2. The main reason of overfitting is making a model more complex than necessary. If we find a way to reduce the complexity, then overfitting issue is solved. Regularization penalizes complex models. Regularization adds penalty for higher terms in the model and thus controls the model complexity. If a regularization terms is added, the model tries to minimize both loss and complexity of model.
Without regularization: Minimize (Loss, (model) )

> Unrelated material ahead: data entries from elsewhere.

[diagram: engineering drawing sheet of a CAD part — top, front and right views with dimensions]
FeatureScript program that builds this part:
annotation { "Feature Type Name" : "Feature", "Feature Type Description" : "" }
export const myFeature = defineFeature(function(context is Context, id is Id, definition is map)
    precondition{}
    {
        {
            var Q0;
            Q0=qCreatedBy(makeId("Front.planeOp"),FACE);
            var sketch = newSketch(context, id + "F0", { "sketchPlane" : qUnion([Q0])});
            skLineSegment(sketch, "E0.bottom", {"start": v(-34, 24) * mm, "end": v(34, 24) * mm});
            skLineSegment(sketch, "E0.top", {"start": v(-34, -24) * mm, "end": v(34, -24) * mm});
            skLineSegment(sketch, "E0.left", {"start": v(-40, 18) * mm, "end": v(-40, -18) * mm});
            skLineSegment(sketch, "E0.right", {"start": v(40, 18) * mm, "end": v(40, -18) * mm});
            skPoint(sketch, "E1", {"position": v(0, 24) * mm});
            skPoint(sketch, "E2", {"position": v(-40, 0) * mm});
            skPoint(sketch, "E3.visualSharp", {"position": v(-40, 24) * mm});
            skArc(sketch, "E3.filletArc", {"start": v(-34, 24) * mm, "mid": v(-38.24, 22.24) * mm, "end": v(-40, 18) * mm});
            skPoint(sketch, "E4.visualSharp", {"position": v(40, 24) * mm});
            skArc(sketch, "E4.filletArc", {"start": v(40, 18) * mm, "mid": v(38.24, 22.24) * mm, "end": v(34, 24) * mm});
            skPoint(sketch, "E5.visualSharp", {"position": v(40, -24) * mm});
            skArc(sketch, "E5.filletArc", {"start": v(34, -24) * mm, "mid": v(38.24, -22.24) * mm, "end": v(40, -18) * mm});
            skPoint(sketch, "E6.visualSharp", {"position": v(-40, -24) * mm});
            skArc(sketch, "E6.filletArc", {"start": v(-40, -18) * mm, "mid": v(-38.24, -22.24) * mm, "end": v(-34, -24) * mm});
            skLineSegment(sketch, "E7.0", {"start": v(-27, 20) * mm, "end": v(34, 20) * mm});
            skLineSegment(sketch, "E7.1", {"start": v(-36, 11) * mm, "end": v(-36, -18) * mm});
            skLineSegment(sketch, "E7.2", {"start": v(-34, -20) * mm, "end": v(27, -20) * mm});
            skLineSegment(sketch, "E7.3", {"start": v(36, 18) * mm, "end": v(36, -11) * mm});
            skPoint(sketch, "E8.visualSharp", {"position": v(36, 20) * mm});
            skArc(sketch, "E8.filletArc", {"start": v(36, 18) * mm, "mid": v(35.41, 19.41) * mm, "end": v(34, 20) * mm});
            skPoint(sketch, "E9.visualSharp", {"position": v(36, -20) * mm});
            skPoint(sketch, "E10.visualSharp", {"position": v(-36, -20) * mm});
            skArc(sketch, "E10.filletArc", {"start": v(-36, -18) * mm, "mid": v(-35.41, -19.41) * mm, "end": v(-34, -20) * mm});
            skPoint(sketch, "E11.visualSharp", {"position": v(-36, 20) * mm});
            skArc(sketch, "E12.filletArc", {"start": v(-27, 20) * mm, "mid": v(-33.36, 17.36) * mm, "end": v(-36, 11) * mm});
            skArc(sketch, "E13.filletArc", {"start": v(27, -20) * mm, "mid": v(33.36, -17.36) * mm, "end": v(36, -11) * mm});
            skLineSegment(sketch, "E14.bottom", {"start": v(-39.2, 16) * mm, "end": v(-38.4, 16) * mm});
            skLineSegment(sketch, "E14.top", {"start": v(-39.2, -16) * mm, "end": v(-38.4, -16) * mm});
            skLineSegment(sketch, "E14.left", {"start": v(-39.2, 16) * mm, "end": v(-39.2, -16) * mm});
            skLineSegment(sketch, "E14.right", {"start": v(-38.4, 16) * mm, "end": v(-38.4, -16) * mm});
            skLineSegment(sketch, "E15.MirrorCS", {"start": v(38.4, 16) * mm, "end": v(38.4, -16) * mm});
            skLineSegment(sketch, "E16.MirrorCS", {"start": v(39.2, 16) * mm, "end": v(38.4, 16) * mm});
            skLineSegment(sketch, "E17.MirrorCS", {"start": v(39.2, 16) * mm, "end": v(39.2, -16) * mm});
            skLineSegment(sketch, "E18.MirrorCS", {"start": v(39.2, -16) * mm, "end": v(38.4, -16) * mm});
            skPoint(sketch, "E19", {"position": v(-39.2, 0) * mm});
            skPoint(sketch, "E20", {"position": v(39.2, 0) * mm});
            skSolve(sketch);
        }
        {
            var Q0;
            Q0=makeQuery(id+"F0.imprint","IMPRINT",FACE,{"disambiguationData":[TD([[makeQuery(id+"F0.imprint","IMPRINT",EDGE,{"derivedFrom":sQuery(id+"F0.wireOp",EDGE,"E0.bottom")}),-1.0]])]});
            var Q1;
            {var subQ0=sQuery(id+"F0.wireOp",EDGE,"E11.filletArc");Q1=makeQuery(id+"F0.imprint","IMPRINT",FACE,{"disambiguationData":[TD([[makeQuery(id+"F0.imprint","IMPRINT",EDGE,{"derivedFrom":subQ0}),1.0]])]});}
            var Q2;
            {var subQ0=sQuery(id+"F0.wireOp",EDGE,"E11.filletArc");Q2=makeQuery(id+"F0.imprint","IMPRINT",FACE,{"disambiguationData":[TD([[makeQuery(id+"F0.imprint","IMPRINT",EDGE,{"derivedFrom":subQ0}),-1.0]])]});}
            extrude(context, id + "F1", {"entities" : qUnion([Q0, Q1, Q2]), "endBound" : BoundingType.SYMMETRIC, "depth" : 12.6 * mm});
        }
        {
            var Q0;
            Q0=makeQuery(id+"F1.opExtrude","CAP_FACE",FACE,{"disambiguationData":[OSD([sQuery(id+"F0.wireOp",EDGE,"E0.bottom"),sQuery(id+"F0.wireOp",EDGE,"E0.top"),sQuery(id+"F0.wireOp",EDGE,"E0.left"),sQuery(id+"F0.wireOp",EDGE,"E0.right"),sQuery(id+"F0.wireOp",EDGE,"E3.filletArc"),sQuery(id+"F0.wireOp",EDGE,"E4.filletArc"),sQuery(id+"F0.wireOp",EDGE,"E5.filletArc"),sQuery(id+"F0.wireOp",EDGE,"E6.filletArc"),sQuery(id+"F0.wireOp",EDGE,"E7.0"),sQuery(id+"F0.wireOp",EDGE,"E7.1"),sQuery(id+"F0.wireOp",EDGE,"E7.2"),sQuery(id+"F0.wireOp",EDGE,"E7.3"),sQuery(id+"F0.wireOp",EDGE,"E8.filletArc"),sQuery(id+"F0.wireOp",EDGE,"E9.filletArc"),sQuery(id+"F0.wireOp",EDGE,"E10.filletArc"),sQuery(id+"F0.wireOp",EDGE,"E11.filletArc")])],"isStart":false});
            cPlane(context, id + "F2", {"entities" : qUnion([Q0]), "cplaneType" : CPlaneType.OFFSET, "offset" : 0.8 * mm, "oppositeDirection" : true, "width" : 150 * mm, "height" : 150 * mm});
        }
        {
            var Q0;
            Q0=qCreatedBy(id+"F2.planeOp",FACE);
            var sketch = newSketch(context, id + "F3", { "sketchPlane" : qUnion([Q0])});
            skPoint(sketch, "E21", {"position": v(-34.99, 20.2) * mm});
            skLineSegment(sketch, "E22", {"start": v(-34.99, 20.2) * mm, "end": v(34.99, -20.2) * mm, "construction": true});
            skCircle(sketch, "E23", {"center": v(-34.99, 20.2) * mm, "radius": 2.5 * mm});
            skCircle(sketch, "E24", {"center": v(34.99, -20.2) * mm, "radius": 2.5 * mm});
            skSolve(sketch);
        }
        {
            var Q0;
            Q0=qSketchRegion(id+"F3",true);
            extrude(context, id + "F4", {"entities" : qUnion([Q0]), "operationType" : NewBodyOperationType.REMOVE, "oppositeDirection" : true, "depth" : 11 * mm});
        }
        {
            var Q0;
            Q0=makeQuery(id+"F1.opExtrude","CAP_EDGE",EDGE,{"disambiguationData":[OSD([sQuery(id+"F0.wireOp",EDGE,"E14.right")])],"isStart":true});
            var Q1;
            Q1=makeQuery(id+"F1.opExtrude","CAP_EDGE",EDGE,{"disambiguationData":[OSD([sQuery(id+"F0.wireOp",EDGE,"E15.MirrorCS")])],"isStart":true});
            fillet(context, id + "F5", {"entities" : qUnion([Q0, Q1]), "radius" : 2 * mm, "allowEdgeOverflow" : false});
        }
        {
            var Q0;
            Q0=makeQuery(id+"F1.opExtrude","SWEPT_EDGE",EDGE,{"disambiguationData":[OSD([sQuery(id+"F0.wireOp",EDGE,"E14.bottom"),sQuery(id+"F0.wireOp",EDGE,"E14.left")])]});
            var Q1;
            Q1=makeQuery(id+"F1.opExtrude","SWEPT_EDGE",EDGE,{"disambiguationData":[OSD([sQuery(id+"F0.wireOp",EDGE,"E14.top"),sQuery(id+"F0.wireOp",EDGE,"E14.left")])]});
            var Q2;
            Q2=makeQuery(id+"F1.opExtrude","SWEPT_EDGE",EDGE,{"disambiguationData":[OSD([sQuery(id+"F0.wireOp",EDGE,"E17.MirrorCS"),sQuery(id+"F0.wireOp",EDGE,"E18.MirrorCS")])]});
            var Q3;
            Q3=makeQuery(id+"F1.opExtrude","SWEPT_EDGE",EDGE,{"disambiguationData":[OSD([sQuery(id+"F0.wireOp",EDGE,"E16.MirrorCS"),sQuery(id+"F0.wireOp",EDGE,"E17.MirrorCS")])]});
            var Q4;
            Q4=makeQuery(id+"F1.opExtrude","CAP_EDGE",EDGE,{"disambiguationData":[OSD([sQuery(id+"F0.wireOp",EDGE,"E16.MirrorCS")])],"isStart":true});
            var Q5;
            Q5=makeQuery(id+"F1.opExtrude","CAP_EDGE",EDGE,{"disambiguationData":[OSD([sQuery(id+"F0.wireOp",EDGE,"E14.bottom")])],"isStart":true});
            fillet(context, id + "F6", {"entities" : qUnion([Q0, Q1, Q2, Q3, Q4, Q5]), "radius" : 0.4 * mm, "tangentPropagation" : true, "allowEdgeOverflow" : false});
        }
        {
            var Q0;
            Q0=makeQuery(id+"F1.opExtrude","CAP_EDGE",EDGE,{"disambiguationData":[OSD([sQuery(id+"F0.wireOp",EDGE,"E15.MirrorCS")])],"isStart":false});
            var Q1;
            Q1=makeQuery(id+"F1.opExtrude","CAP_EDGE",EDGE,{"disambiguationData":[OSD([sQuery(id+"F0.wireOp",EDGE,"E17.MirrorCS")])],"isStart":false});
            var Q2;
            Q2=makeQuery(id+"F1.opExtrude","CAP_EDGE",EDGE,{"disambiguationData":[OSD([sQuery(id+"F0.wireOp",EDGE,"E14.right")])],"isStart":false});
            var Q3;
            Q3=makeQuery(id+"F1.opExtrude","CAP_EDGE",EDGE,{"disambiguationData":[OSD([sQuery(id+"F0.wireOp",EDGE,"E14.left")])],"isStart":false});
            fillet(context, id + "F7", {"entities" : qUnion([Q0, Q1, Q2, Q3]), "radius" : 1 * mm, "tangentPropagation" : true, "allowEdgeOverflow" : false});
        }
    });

With regularization: Minimize (Loss (model)
+Complexity(model)))
Regularization reduces the variance but does not cause a remarkable increase in the bias. Two common methods of regularization are L1 and L2 regularization. Specifically, underfitting occurs if the model or algorithm shows low variance but high bias. Underfitting is often a result of an excessively simple model. Both overfitting and underfitting lead to poor predictions on new data sets.
3.
SVM’s or Support Vector Machines are supervised learning models used for classification and regression. When using an SVM our preliminary objective is to arrive at a hyperplane that helps us
• Maximize the margin
• Classify the training points accurately
One of the key regularization parameters helping us control or influence the outcome of the model is C also known as penalty parameter or cost parameter for misclassification.
Below are a few values of C and its effects while training a model that is of interest to many enthusiasts when learning SVMs.
a. A low value of C means a lower penalty and allows a little freedom, as a result, the training model has some misclassifications and hence creates a larger margin hyperplane also known as Soft Margin. Lower values of C lead to Underfitting resulting in a high bias and low variance.
b. A high value of C means a higher penalty and is focused on achieving better accuracy by avoiding errors or misclassification and hence opts for a hyperplane with a better classification accuracy resulting in a smaller margin hyperplane also known as Hard Margin. Higher values of C lead to Overfitting resulting in a low bias and high variance.
c. As the value of C approaches positive infinity there is no room for error as the penalty for misclassification is enormous and it results in heavy overfitting as the model pushes for the best possible accuracy.
d. As the value of C approaches zero the model is poorly underfitting and there is potential overlap of the data points and it's most likely the model might be unable to find an appropriate hyperplane.